In 2013, Robertson was appointed under Frameworks Scotland by NHS Grampian to deliver a substantial programme of refurbishment for the Aberdeen Royal Infirmary (ARI), as the leader of the Principal Supply Chain Partner team.

One of the largest healthcare campuses in Europe

The £37m ARI Reconfiguration Project involves substantial refurbishment and maintenance of the existing Aberdeen Royal Infirmary, predominantly at Forresterhill, one of the largest healthcare campuses in Europe.

The work involves a range of reconfiguration and backlog maintenance works to improve the clinical infrastructure and address business continuity issues – with a particular focus on critical care, infection control, fire strategy, theatre facilities and diagnostics on existing healthcare premises within the site.

The sequence of work was driven through clinical risk assessments and prioritisation within NHS Grampian budgets.

Planning and coordinating

In 2014, the project entered the final element of the scheme – the refurbishment and backlog maintenance of the Phase 2 Building. This is the largest at the ARI campus, and was originally constructed in 1971 using a concrete frame.
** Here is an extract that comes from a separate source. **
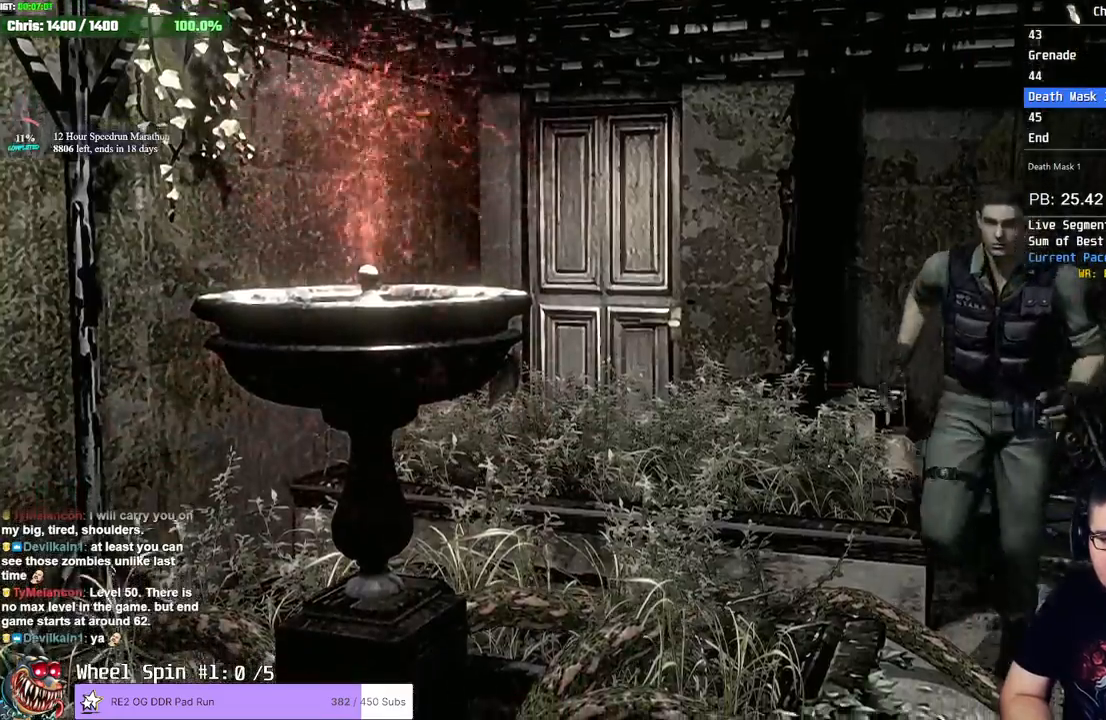
{"dt_ms": 1000, "buttons": ["CROSS", "SQUARE", "DPAD_UP"], "left_stick": "center", "right_stick": "center"}
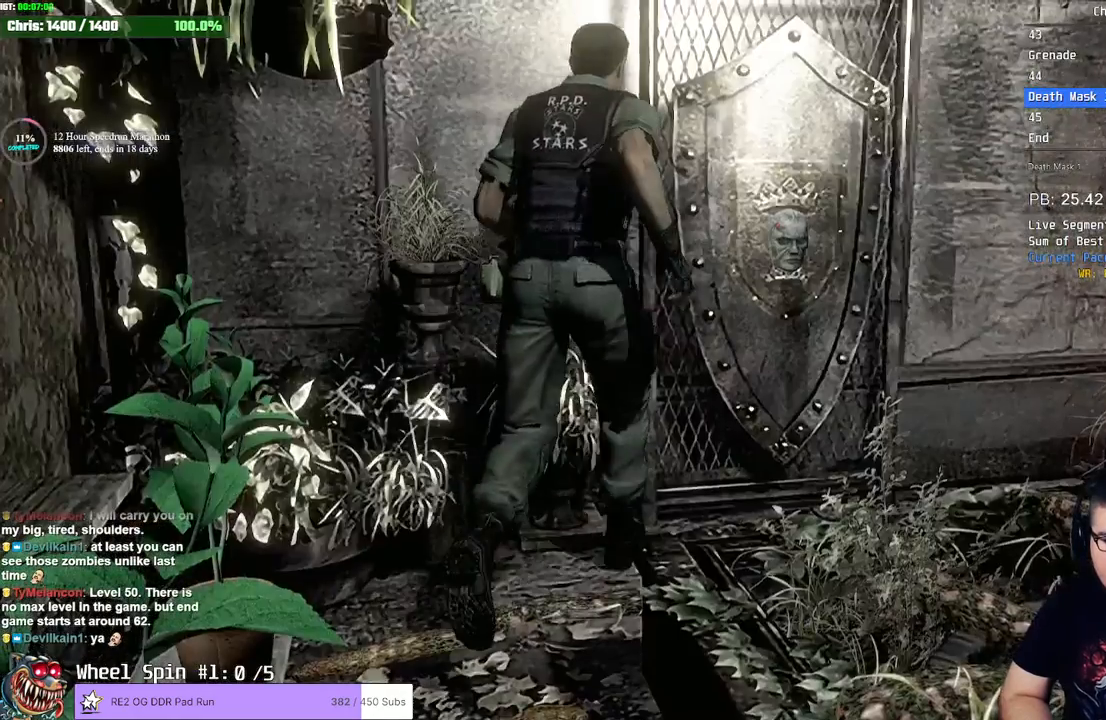
{"dt_ms": 500, "buttons": [], "left_stick": "center", "right_stick": "center", "events": [[67, "CROSS", "up"], [133, "CROSS", "down"], [150, "DPAD_UP", "up"], [150, "SQUARE", "up"], [183, "CROSS", "up"], [267, "CROSS", "down"], [367, "CROSS", "up"], [417, "CROSS", "down"], [483, "CROSS", "up"]]}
This building is considerably larger than the other parts of the project, covering seven surgical / medical floors and two floors for pharmacology and records. Due to its complexity, the funding and decant strategy was split into four sections in a sequence that would minimise the impact on clinical services.

Many facilities had to remain in service at all times, for example, there was one specific lift that was critical for the supply of blood to operating theatres.

The programme was flexible – planned activities could be changed if urgent clinical or estates business requirements were identified. This included the creation of an aseptic suite in an unused area of the basement level, allowing essential pharmaceuticals to be manufactured while another building was refurbished.

Innovation to maintain critical cleanliness

Dedicated ‘dirty’ and ‘clean’ routes have been employed to deal with infection control. Air cubes were tested and used to create negative pressure to prevent dust and contaminant movement. This was particularly important when working in areas adjacent to the High Dependency Unit.

Facilitating further projects

The project brings the hospital up to modern clinical standards and facilitates a chain of further projects: for example, the High Dependency Unit can be moved out of the Phase 1 building, allowing the area to be used for the Eye Clinic, and the existing building to then be demolished to allow a new family hospital to be built.